Dreharbeiten 2011 "Der Turm" mit Jan Josef Liefers
Dreharbeiten zu "Der Turm" im sächsischen GörlitzBild: picture-alliance/dpa/J. Trenkler

Eine rückwärts gewandte Utopie

Und es gibt auch noch die irrealen Elbinseln, fantastische Orte, an denen Schmetterlinge die Lüfte beleben. Nur sehr selten kommen diese Orte der Utopie mit der 'realen' Romanwelt in Berührung.

Tellkamp gelingt es, ein Land, das es längst nicht mehr gibt, mit seinen Hoffnungen und Utopien, seinen Redeweisen, seinem immateriellen Erbe, seinen Machtstrukturen und seiner Geografie literarisch wiederauferstehen zu lassen. Man riecht es, fühlt es und denkt es mit, selbst wenn man die DDR nicht aus eigener Anschauung kannte.

So wie im Märchen der Schluss: "Und wenn sie nicht gestorben sind, dann leben sie noch heute" beruhigend beschwört, dass es ja weitergeht, erinnert Tellkamps ans Ende gesetzter Doppelpunkt daran, dass wir als Leser ja schon wissen, wie die Geschichte nach dem Mauerfall verlief: nicht durchweg beruhigend.
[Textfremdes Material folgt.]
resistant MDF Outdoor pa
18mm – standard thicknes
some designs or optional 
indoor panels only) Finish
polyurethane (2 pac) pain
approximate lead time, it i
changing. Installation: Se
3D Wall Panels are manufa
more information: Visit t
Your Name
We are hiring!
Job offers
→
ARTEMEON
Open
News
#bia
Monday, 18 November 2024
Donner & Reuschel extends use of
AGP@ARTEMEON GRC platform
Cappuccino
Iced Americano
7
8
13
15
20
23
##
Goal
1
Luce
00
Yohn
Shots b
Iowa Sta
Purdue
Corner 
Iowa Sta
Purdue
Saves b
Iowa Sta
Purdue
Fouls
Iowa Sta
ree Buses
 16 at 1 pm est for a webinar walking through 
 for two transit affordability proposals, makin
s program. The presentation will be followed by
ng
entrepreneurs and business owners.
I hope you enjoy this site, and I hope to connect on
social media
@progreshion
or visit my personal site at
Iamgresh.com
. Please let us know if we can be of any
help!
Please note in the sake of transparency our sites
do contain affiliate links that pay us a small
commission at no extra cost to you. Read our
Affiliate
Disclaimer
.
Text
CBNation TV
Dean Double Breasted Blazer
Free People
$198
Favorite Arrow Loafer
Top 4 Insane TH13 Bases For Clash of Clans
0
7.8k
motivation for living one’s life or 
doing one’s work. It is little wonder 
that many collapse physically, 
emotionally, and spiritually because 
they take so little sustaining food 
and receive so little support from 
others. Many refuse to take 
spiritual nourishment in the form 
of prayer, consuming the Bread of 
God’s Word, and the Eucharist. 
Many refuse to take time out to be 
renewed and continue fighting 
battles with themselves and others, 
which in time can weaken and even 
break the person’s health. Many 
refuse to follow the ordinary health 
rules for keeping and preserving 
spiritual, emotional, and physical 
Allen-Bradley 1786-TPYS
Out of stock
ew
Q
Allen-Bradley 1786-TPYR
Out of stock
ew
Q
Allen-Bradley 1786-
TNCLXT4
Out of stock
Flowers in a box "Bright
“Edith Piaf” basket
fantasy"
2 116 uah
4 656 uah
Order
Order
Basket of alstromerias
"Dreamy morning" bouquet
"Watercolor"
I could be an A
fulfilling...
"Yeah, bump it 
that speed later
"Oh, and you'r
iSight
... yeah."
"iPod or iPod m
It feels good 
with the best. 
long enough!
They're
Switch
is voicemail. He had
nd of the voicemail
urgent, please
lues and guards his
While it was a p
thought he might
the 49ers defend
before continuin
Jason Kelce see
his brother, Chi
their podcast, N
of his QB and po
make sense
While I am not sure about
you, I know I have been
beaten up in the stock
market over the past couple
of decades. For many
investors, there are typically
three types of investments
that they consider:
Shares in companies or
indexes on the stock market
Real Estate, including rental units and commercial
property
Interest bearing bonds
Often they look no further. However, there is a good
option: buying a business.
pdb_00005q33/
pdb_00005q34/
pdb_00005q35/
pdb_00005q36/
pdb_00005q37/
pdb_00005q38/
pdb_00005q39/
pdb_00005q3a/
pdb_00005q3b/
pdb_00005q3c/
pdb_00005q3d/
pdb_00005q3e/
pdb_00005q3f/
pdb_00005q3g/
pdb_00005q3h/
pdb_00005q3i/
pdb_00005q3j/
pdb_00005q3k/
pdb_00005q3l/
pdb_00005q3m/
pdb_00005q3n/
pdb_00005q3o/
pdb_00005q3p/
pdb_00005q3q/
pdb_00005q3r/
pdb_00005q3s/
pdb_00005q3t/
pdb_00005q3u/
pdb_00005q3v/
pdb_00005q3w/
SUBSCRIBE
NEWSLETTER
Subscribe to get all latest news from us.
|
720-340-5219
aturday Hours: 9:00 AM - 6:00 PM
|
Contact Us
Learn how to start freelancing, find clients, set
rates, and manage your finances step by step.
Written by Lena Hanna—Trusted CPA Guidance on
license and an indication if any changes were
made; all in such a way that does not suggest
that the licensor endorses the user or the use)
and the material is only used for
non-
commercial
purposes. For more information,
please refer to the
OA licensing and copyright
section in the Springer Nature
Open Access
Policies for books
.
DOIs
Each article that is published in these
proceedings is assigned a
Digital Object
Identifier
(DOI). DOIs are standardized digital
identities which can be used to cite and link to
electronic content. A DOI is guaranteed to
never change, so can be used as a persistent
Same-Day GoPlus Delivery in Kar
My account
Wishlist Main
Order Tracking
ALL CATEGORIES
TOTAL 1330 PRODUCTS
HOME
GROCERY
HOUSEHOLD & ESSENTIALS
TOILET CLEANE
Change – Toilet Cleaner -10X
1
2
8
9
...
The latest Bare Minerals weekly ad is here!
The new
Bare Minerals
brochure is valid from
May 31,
Der Schriftsteller hat angekündigt, auch seine Version der Geschichte der Nachwendejahre zu erzählen. Dieses Buch steht noch aus. Unter Umständen wird er sich dafür einen neuen Verlag suchen müssen, nachdem er sich im Frühjahr 2018 mit flüchtlingskritischen Äußerungen in die Nähe der Neurechten stellte. Suhrkamp hat sich daraufhin von seinem Bestsellerautor distanziert. Man darf gespannt sein, wie Tellkamp sich erneut zum Teil seiner eigenen Geschichte machen wird.

 

Uwe Tellkamp: "Der Turm" (2008), Suhrkamp Verlag

Uwe Tellkamp wurde 1968 in Dresden geboren, studierte in Leipzig, New York und Dresden Medizin und arbeitete als Arzt an einer unfallchirurgischen Klinik. 2000 erschien sein Debütroman "Der Hecht, die Träume und das Portugiesische Cafe". Nachdem er 2004 den Ingeborg-Bachmann-Preis erhielt, gab Tellkamp die Medizin auf und lebt seitdem als freier Schriftsteller. "Der Turm" erhielt neben dem Deutschen Buchpreis auch den Deutschen Nationalpreis und andere Auszeichnungen, wurde 2010 in verschiedenen Inszenierungen fürs Theater adaptiert und 2012 als Zweiteiler fürs Fernsehen verfilmt.